I had blinked back tears when I watched the video, which shared in the words of parents and their children how the Atlanta Speech School helped students find their voice.  I cried because that is what I most want, too, for my daughter- that she find her voice in a world of many other loud voices all competing for her attention or drowning her little one out.

Finding one’s voice in life is no small achievement, with or without a speech impediment and regardless of one’s gender: it is one of the great challenges that goes along with being human.

A couple years ago I submitted an article for consideration at a particular magazine.  The article was rejected, but one of the editors wrote a very kind, helpful response- something to the effect of, “we would like to see you develop your own voice more clearly.”

Nearly a dozen years ago in a drama class, I was a shy young woman in her early 20’s trying to become more comfortable with the sound of her own voice.  I hadn’t yet preached my very first sermon.  I still often grew nervous raising my hand in class or being called upon to speak or give an opinion.  I felt uncomfortable at least unconsciously with my identity as a woman now being called to lead the church.

The drama instructor may have seen this better than I at the time, because one day he conscripted me to do what “nice”, “well-behaved”, church-bred girls are never taught to do.  He challenged me to cuss him out.

Like I really meant it.

In front of the whole class.

The first try was a wash.   I tentatively, with embarrassment, said the words about as convincingly as your average customer service rep when they sign off with the script, “It was a pleasure serving you, Mam.”

The second time?

“F_k you!,” I yelled, summoning my boldest inner resources for the project at hand.

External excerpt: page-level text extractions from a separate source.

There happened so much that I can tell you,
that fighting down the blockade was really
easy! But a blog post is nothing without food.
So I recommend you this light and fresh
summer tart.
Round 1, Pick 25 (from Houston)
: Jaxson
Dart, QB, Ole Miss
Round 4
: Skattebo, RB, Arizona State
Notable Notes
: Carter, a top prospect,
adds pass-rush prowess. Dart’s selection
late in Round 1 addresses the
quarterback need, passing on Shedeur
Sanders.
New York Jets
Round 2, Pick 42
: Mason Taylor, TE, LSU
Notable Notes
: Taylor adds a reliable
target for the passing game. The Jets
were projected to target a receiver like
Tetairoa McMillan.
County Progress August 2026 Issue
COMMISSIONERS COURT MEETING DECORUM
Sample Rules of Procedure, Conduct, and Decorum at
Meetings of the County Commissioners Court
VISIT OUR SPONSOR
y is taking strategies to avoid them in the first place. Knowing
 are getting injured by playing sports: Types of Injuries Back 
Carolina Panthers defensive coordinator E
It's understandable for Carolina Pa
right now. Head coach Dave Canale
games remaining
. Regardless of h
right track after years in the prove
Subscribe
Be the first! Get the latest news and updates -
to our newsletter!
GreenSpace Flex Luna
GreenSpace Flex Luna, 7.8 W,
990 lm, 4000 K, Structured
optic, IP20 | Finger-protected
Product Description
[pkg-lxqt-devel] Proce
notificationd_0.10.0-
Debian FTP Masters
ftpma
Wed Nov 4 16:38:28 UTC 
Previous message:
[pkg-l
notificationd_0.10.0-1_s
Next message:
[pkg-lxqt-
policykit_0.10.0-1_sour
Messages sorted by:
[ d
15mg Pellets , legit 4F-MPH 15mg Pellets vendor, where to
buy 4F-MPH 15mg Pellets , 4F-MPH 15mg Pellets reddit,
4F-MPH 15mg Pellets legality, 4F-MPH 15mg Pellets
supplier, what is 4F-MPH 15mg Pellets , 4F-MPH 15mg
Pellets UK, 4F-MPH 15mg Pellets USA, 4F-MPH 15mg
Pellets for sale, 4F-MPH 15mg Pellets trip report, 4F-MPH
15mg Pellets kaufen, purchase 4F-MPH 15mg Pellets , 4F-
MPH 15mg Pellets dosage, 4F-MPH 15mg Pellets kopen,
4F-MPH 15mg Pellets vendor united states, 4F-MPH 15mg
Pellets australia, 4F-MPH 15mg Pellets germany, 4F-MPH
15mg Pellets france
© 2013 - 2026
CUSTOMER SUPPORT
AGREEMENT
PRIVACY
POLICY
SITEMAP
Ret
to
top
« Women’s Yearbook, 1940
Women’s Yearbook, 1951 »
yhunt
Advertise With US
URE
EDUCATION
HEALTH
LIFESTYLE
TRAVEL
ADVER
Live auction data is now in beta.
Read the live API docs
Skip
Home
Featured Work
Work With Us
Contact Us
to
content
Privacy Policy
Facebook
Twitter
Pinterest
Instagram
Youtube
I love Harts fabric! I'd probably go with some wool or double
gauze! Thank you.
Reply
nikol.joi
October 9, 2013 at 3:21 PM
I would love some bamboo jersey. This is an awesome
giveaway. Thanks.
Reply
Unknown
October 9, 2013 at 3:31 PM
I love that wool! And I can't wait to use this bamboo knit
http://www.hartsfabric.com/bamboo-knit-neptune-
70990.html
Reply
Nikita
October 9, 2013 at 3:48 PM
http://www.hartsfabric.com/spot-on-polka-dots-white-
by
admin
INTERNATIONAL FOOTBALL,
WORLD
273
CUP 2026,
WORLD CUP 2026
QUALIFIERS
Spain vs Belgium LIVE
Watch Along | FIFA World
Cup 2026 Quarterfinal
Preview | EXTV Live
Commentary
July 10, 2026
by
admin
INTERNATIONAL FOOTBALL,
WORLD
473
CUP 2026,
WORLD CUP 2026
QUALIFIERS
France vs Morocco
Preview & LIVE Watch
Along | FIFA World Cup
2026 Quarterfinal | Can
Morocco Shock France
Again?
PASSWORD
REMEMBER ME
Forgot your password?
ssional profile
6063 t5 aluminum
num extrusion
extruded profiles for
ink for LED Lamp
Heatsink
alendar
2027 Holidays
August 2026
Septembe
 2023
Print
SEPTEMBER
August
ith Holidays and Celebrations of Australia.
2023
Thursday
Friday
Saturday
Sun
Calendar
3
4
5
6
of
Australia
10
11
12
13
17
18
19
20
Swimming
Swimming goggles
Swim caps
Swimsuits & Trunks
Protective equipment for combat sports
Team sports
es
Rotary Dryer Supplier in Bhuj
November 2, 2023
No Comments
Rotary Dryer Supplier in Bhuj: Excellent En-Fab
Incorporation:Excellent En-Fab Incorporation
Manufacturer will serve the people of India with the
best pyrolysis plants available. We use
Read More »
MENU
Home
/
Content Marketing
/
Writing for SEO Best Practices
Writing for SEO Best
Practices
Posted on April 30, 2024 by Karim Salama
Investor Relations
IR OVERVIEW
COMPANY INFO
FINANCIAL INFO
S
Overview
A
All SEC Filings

This time it worked: my audience stood transfixed by the admittedly crass but persuasive transfiguration before their eyes.

Finding one’s voice is, I suspect, a life-long process- and maybe especially for women in the church.  If we’ve come a long way in encouraging women in the church to find and use their voices, I suspect we have a long way to go.

Finding your voice means learning to decipher what you want in alignment with what glorifies God, and then saying it loud enough for others to overhear, in just the way that God would have you- uniquely you- say it.

So many of us women, especially women in the church, I suspect, have grown up being told what we should do, often at least implicitly cloaked in terms of what God says we should do simply because we are women.  It takes some time discerning what it is we really want, and then doing it, even if it scares the hell out of us.

In a post from a couple years ago, Damaris Who?– my daughter was two at the time- I recalled a visit to the grocery store on a day when Sam was being especially talkative in her rather garbled way.  She was introducing herself very loudly in the latest dialect of English (if you could even call it that) to anyone in the dairy section who might listen. “She’s making herself known- and that’s a good thing!,” someone had exclaimed- and yes, I had to agree, it was a good thing.

But what I hope most for Sam is not just that she will learn to make herself known.  What I hope most for Sam is that she will make known in her own unique dialect the God she encounters in the life, death and resurrection of Jesus Christ.  It’s also what I hope more and more of us “nice,” “well-behaved,” church-bred women will do, too- both in the church and in the world.